Interactive Seeks Rejected Correspondents

Interactive Brokers is targeting middle-market correspondents who have been shown the door by big clearing firms. These prospects often fear that not clearing at a big firm could expose them to risky smaller clearing brokerages.

“We think the way we handle risk should make people a lot more comfortable doing business here,” said Bill McGowan, managing director for Interactive Brokers, an automated global electronic broker and market maker.

Interactive has offered clearing services for years, but now is putting more emphasis on the business, McGowan said.

Its pitch is plain-vanilla clearing, emphasizing a feature that once scared off potential clients.

Clients today, he contends, are more risk-averse, thanks to their fear of clearing brokers that are not diligent enough about weeding out problem correspondents.

“The joke about us has been [that for] four or five years, people were saying: ‘Be careful with them because they have a real tight, real-time risk management system, and it’s not benevolent. They won’t give you three or four days to cover your positions and cover margin balances. They’ll just take action immediately,'” McGowan said.

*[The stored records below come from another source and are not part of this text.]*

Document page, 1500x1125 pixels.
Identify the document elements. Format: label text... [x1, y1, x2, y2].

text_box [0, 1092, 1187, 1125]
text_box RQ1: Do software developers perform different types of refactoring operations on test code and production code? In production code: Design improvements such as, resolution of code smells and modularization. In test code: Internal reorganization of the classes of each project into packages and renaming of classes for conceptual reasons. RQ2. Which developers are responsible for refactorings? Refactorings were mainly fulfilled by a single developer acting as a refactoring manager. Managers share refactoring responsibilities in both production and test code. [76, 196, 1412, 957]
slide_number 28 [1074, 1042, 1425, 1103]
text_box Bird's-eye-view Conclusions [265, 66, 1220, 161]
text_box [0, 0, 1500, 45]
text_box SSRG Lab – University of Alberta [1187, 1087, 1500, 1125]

Today, when correspondents are often afraid their accounts could be tied up when their clearing broker has problems with bad business, that lack of “benevolence” is a big selling point, he said.

It is also a good time for a no-frills, basic clearing and custody model that doesn’t offer a slew of investment services or research to the middle market, according to officials of the Greenwich, Conn.-based proprietary Interactive.

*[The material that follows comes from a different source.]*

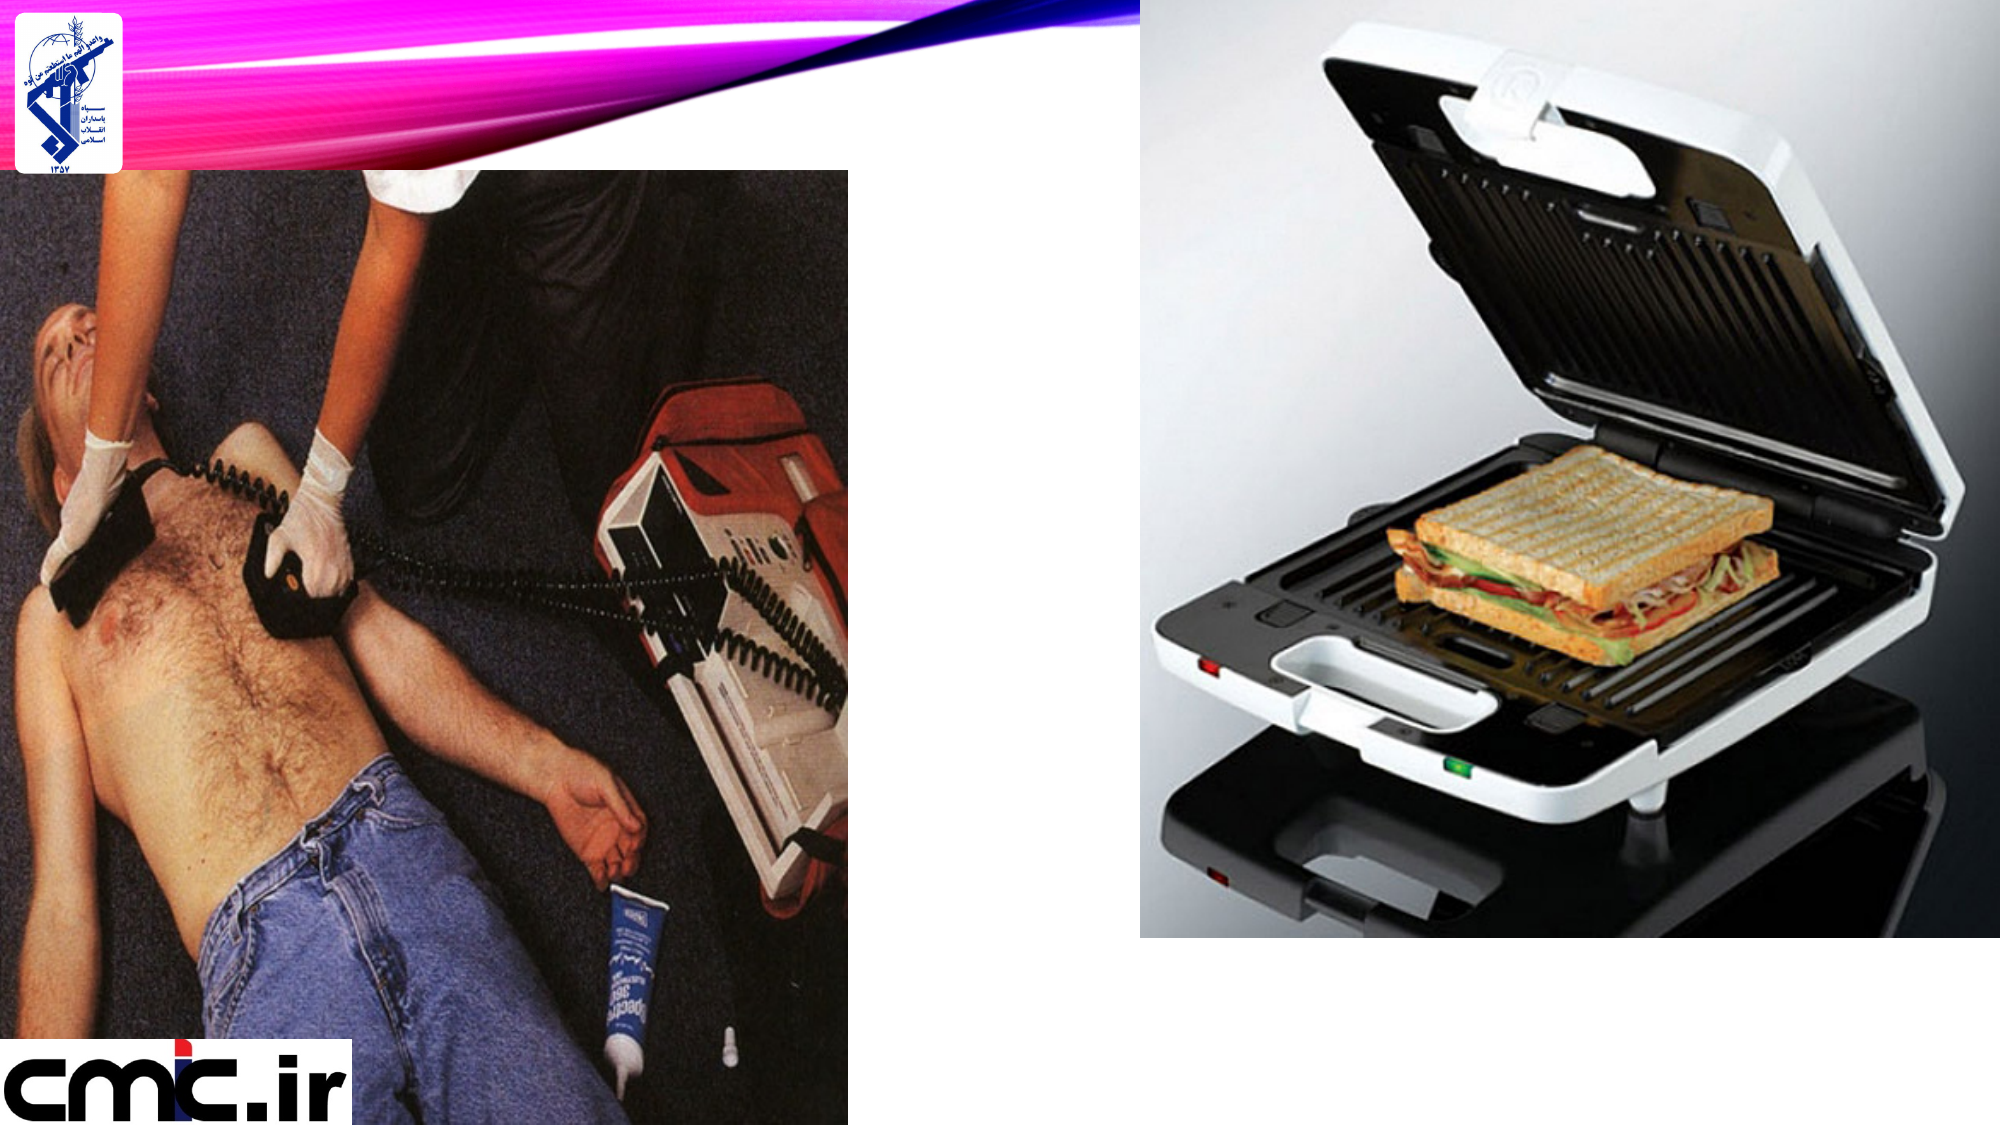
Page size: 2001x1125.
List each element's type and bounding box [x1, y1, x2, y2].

But what is the middle market?

Middle-market clients are defined by one industry analyst “as brokerage firms that are using bulge bracket or wirehouse clearing firms but are not receiving premium service,” said Doug Dannemiller, of LaRoche Research in Duxbury, Mass.

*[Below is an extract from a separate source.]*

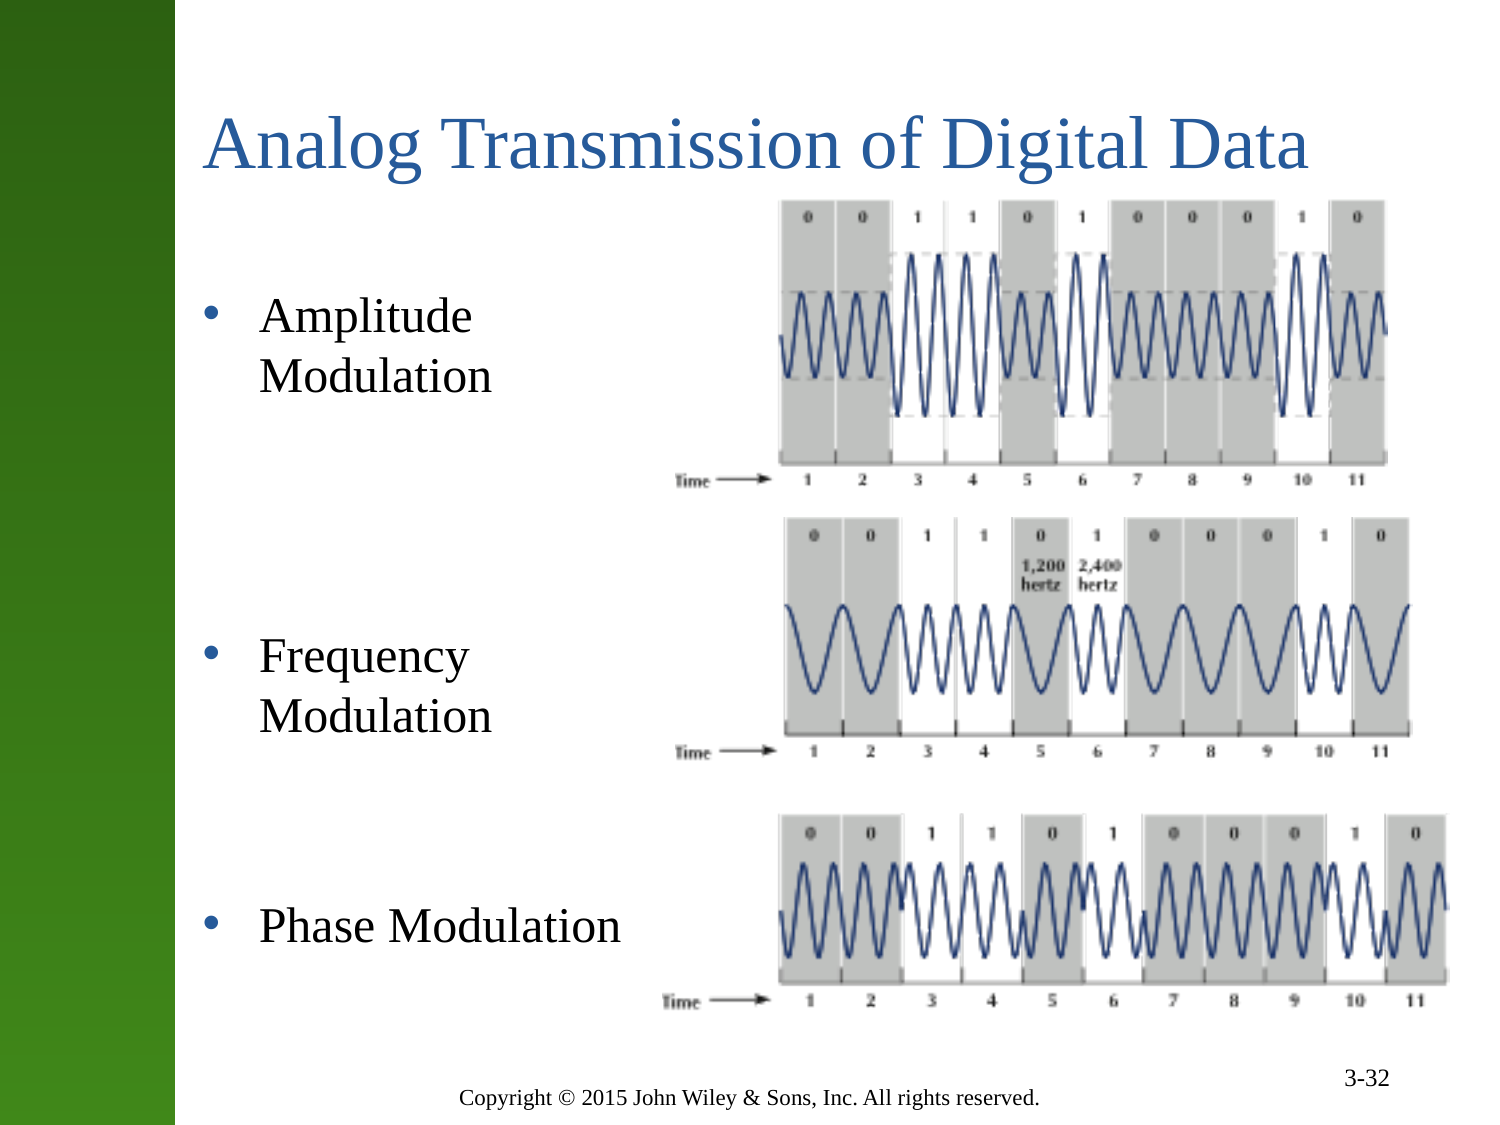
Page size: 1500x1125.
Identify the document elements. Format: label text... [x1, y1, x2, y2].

“In fact, the bottom 10 percent of these clients are increasingly losing their clearing broker,” he said.

How are they pushed out?

The biggest clearers, industry executives have told CQ&D, are raising deposit requirements, capital requirements or required number of ticket charges.

Interactive, which now has some 100 clearing clients, is going after proprietary trading groups, investment advisers and hedge funds.

McGowan also emphasized that Interactive has excellent risk management controls, such as a system that provides unified risk management across all asset management classes through IB Risk Navigator, and a global policy of not trading anything that doesn’t trade electronically.

This, he argues, along with low costs, can offer a better environment for the middle-market client.

“We don’t require any security deposit by any firm clearing here,” McGowan said. “And our commission rate includes clearing and custody all in one rate, and we don’t have any minimum capital requirements.”

If Interactive can make a low-cost argument, Dannemiller said, “There will certainly be some middle-market clients ripe for the picking.”